Juvénal - Satires (Saturae) - Oeuvre composée entre la fin du Ier et le début du IIᵉ siècle apr. J.-C., sous les règnes de Domitien, puis de Trajan et Hadrien. Les Satires sont un recueil de 16 poèmes satiriques en hexamètres, visant à dénoncer avec une virulence exceptionnelle les vices de la société romaine. Juvénal y critique : la corruption politique, la cupidité, le dérèglement sexuel, la décadence morale des élites, le cosmopolitisme jugé excessif de Rome. Son style est indigné, mordant, hyperbolique, à la différence d'Horace ou Perse, plus mesurés. Il adopte la posture du moraliste outré par la dégénérescence de Rome.
Les Satires de Juvénal n'ont pas été conçues comme un seul livre d'un bloc, mais publiées progressivement, probablement en plusieurs recueils successifs. La répartition en 5 livres que nous connaissons aujourd'hui est postérieure et résulte de la tradition manuscrite.
L'autel de Lyon...
Dans Satire I, vers 44, Juvénal mentionne l'autel de Lyon(autel fédéral des Trois Gaules), traditionnellement localisé à Condate (le confluent Rhône-Saône), lieu du culte impérial en Gaule. Il s'en sert pour critiquer ceux qui cherchent la faveur des puissants en offrant des cadeaux jusque dans les provinces. Cette référence illustre la corruption, la flatterie et l'ambition servile, plutôt que le mérite ou la vertu. (voir : Le culte impérial par Juvénal).
... et de Diane
Deux scholies identifient l'autel de Lyon à un autel de Diane et précisent que les concours oratoires s'y déroulaient devant l'empereur, les vainqueurs étant ensuite chargés d'enseigner ailleurs. L'une établit même un parallèle entre le culte de Diane en Gaule et à Aquinum, patrie de Juvénal, allant jusqu'à mentionner un domaine du poète situé près d'un temple de Diane. Cette interprétation, absente du texte, reflète toutefois une volonté du scholiaste de contextualiser le passage à partir de traditions locales et d'éléments biographiques, témoignant d'une connaissance concrète des réalités évoquées.
Epona
Il cite la déesse gauloise Épona dans la Satire VIII pour tourner en ridicule un aristocrate romain déchu (Lateranus), qui en arrive à jurer non pas par Jupiter, mais par Épona, divinité associée aux chevaux et aux écuries. Ce renversement révèle une dégradation morale et sociale : un homme de haute naissance adopte les pratiques d'un palefrenier ou d'un muletier.

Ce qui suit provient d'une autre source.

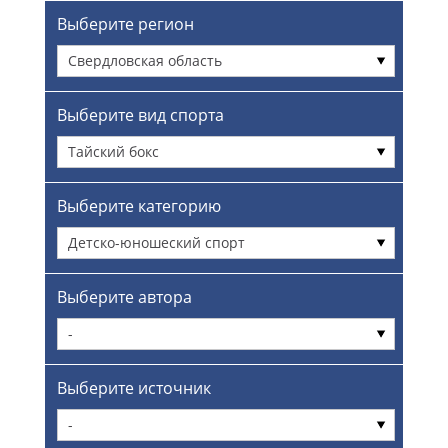
Выберите регион
Свердловская область
Выберите вид спорта
Тайский бокс
Выберите категорию
Детско-юношеский спорт
Выберите автора
-
Выберите источник
-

Les scholies à propos d'Épona sur les Satires de Juvénal, malgré certaines limites, ne sauraient être écartées. Elles révèlent une connaissance effective des réalités évoquées par le ou les scholiaste(s) et apportent des données concrètes permettant de mieux comprendre certains passages - comme c'est précisément le cas ici (voir : Epona sur Juvénal). Il est cependant étonnant de constater que le scholiaste établit un lien entre Épona et ἵππος : bien qu'il n'ait pas eu connaissance des langues indo-européennes, il procède par analogie en rapprochant trois fois le même mot - en gaulois, en grec et en latin - pour signifier "cheval" (voir : epo- "cheval").
Licinus, l'affranchi gaulois
Juvénal cite Licinus dans la Satire XIV (v. 303-314), en tant que symbole du parvenu enrichi sans noblesse. Il incarne l'opulence ostentatoire, l'avidité et l'instabilité morale liées à une fortune parfois mal acquise. Juvénal l'utilise comme modèle négatif pour illustrer la critique de la cupidité et de sa transmission de père en fils, dénonçant les excès d'une ascension sociale fondée non sur la vertu, mais sur la richesse et les privilèges. Dans son Histoire Romaine (livre 54, ch. 21), Dion Cassius décrit Licinus comme un ancien Gaulois, capturé par les Romains, réduit en esclavage, affranchi, puis nommé "procurateur de la Gaule" par l'empereur.